2. Addressing these for multiple SAAS tools means learning multiple APIs and writing different code for every SAAS tool.

3. Last but difficult is to keep all of this more real-time and build the whole tech around with webhooks to keep this real-time. Also, some SAAS tools like Notion don't have webhooks


Pozzle just sounds like a violation of encapsulation/departmental permiters at best, and a security nightmare at worst.


Would love to understand why you think so?


That's interesting


Doesn’t Poozle mean something, erm… quite specific?


I guess it's a good idea to check your product name in https://www.urbandictionary.com early


It's most commonly used in NZ. It means to scavenge for collectable objects. But yeah that's the start but later we realised it was also something else.
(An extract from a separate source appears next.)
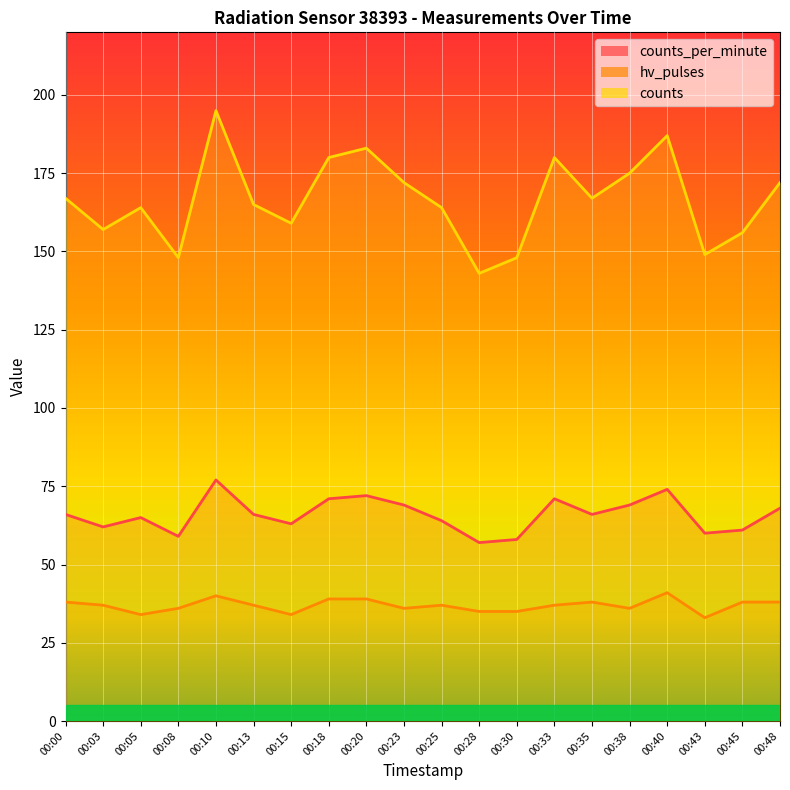

True or false: counts_per_minute and hv_pulses intersect in this chart.

False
Slangonym for vagina. According to The Big Book of Filth (1999) coinage and usage dates back to the late 19 th century.


Yeah :( looks like we should change the name


well, that escalated quickly '-), sorry if I opened a can of worms by pointing this out, I guess better to sort these things early on than worry about them later in some ways though.


Fwiw, while I haven't heard "poozle" very much as an American, I've heard it enough that my mind instantly went to the unfortunate definition when I saw it here. Meanwhile, I've never heard the NZ definition at all before.


Got it. We might have to think to change the name


Funny you mention NZ, kiwi here - back in high school (late 90s, early 00s) it was definitely a known word and had nothing to do with scavenging (or at least I'd hope not!).


We took the first/3rd meanings https://www.wordhippo.com/what-is/another-word-for/poozle.ht... but missed in between :(


> It's most commonly used in NZ. It means to scavenge for collectable objects.

Not at all commonly used in NZ. I've lived in NZ my whole life and never heard the word.